Quand on était enfants, ma soeur et moi, et que ma mère nous servait notre repas, on s’assurait tout de suite que tout était réglo dans l’assiette. On voulait être certaine qu’on était pas victime d’une injustice, aussi minime fut-elle, parce qu’une injustice, ça se digère mal en crisse :
“Pourquoi c’est moi qui a le brocoli tout décrounchouté? Pourquoi mon vol-au-vent est tout démantibulé pis mou à cause de la sauce, c’est dégueu.” Je vous passe les épisodes des hot-chickens, c’était vraiment le bordel! Et ma mère répondait toujours : “donne-moi la ton assiette, j’vais la prendre moi.”
C’est maman qui gobait toutes les injustices, ça toujours été comme ça, parce que moi et ma soeur, on avalait ça de travers une injustice et que ma mère, elle, elle était capable d’en prendre! C’est fou pareil!
Chez mon père, c’était pas pareil, on avait même pas le droit de dire que c’était “dégueu” une injustice dans notre assiette pis on les mangeait, les injustices, de la même manière qu’on s’enfonce un doigt dans le fond de la gorge, je veux dire, ça faisait le même feeling. C’est fou pareil!

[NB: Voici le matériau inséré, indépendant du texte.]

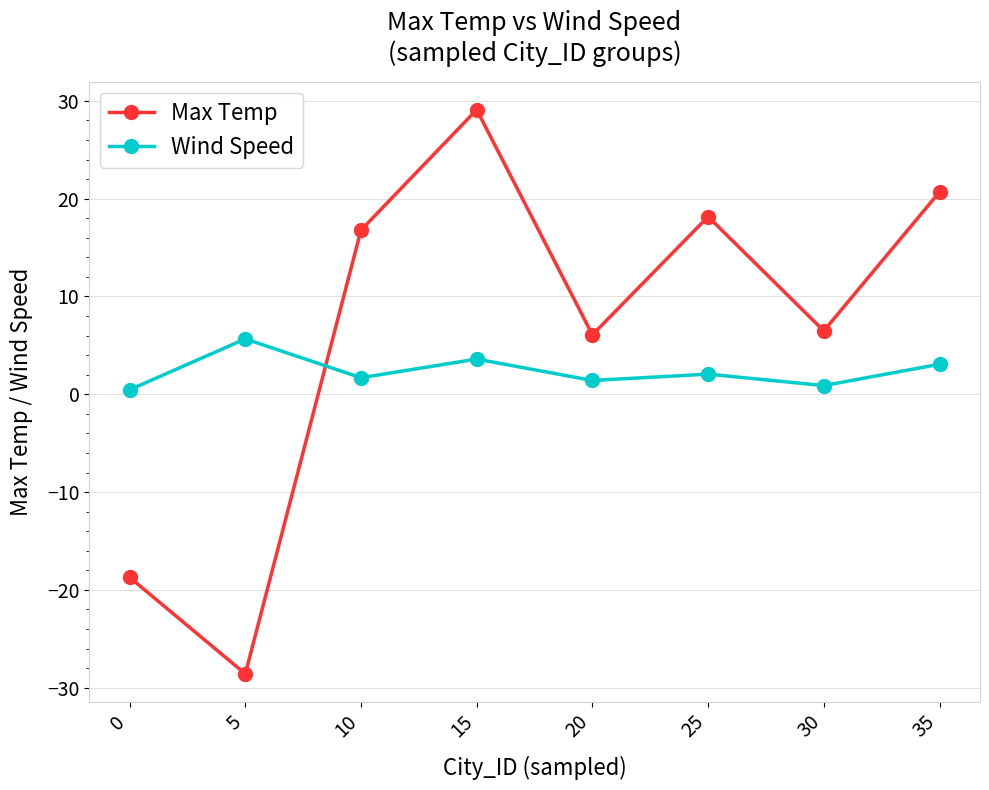

Does the chart have visible grid lines?

Yes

Pis ado, à un moment donné, j’étais dans un camp de vacances avec plein d’animateurs qui avaient des power trips, pis alors qu’on était en rando, y’en a un qui a échappé par terre le concombre qu’il était en train de me donner pour le lunch. J’ai dit “s’cuse, j’peux-tu en avoir un autre stp” parce qu’il était vraiment dirty pis qu’on avait pas d’eau, pis il m’a répondu que l’injustice “c’était de la vitamine scout”, ça fait que je pouvais mettre de côté mes petits caprices. C’est fou pareil!

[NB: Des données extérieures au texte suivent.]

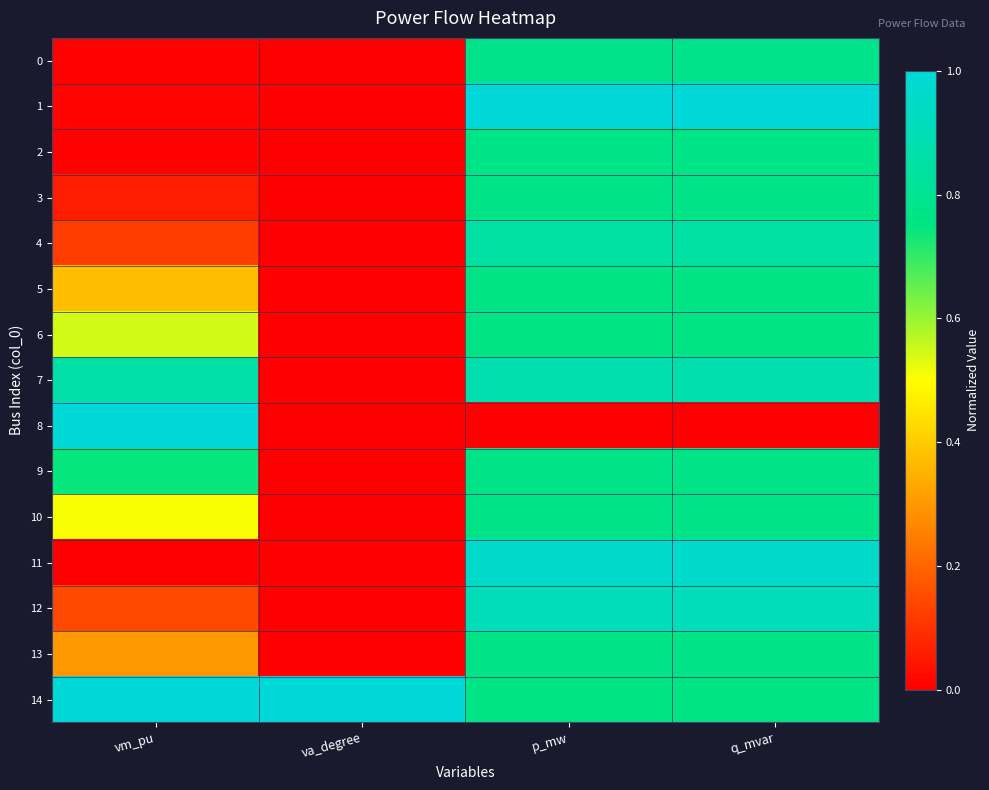

Which has a higher value, va_degree or p_mw?

p_mw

Je pense à ça parce que tout à l’heure, quelqu’un m’a servi gentiment le lunch et en voyant mon assiette, je lui ai stupidement demandé : “hey, pourquoi c’est moi qui a le morceau de concombre avec un trou dedans pis la partie de la pizza fraîche qui a le plus de croute sèche”. La personne a roulé des yeux comme pour dire “capricieuse” pis elle a changé les assiettes, mais elle a quand même pas mangé la partie croutée pis le morceau de concombre troué. C’est fou pareil!